■ WORK INSTRUCTIONS:
Reproduce the listing below word for word, leaving out the pictures.

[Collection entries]
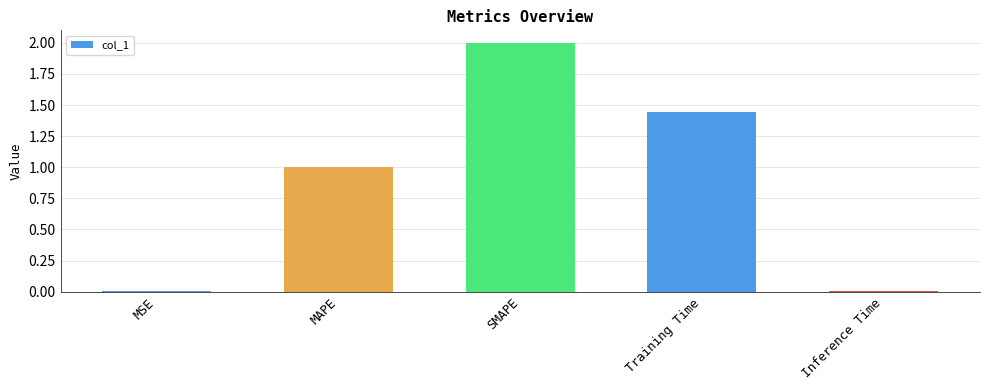

Between MSE and SMAPE, which is larger?

SMAPE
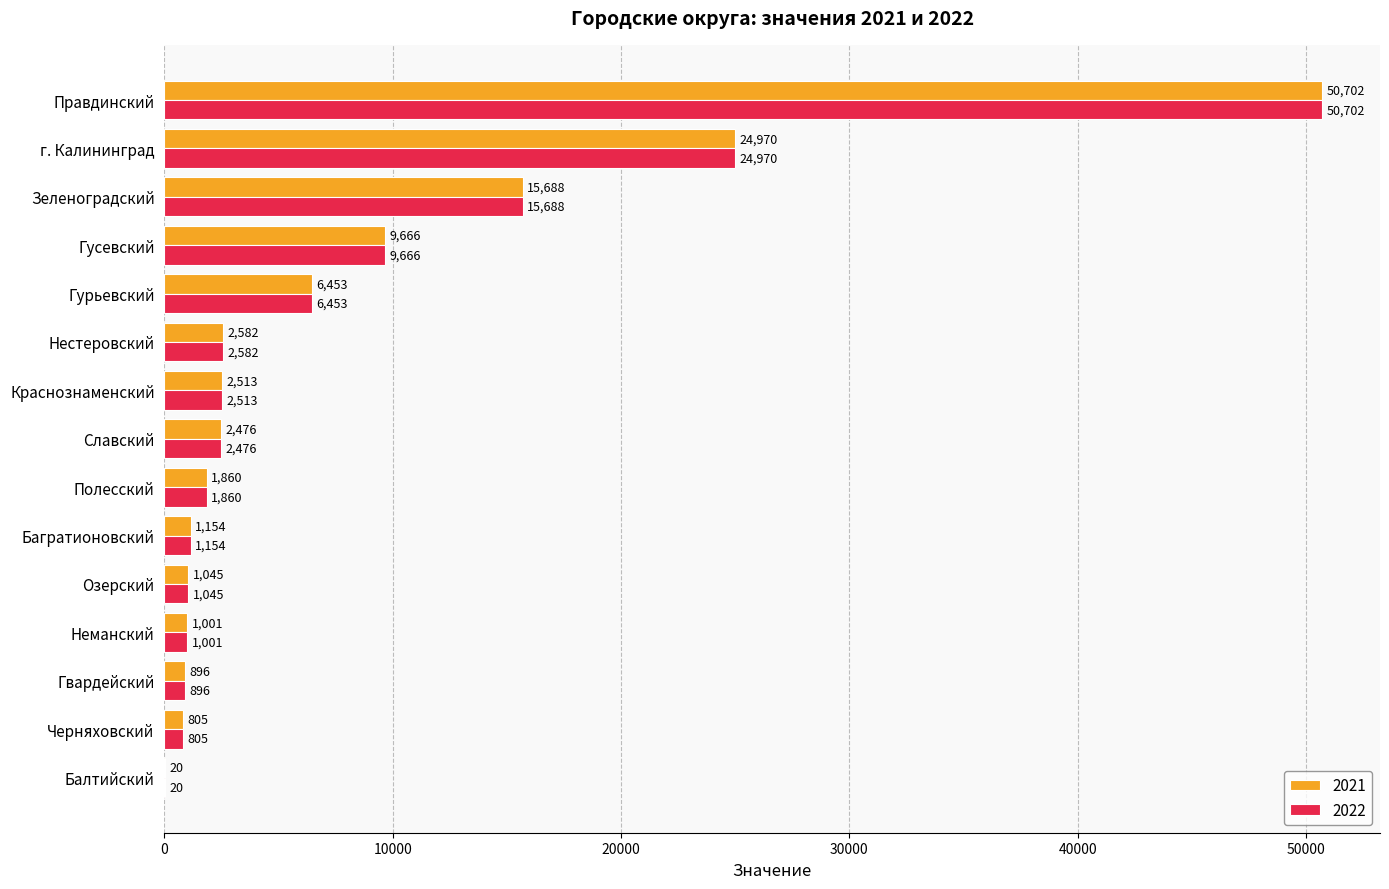

What is the total value across all series at г. Калининград?

49940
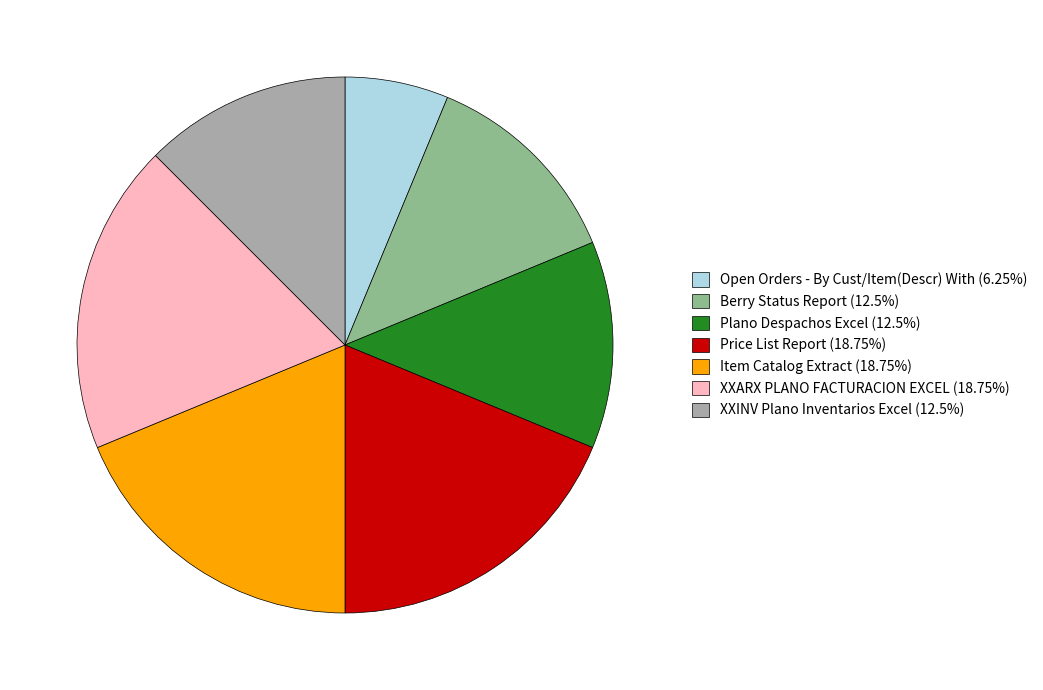

Does any single category account for the majority?

No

■ COMPLETED EXERCISE:
Between MSE and SMAPE, which is larger?

SMAPE

What is the total value across all series at г. Калининград?

49940

Does any single category account for the majority?

No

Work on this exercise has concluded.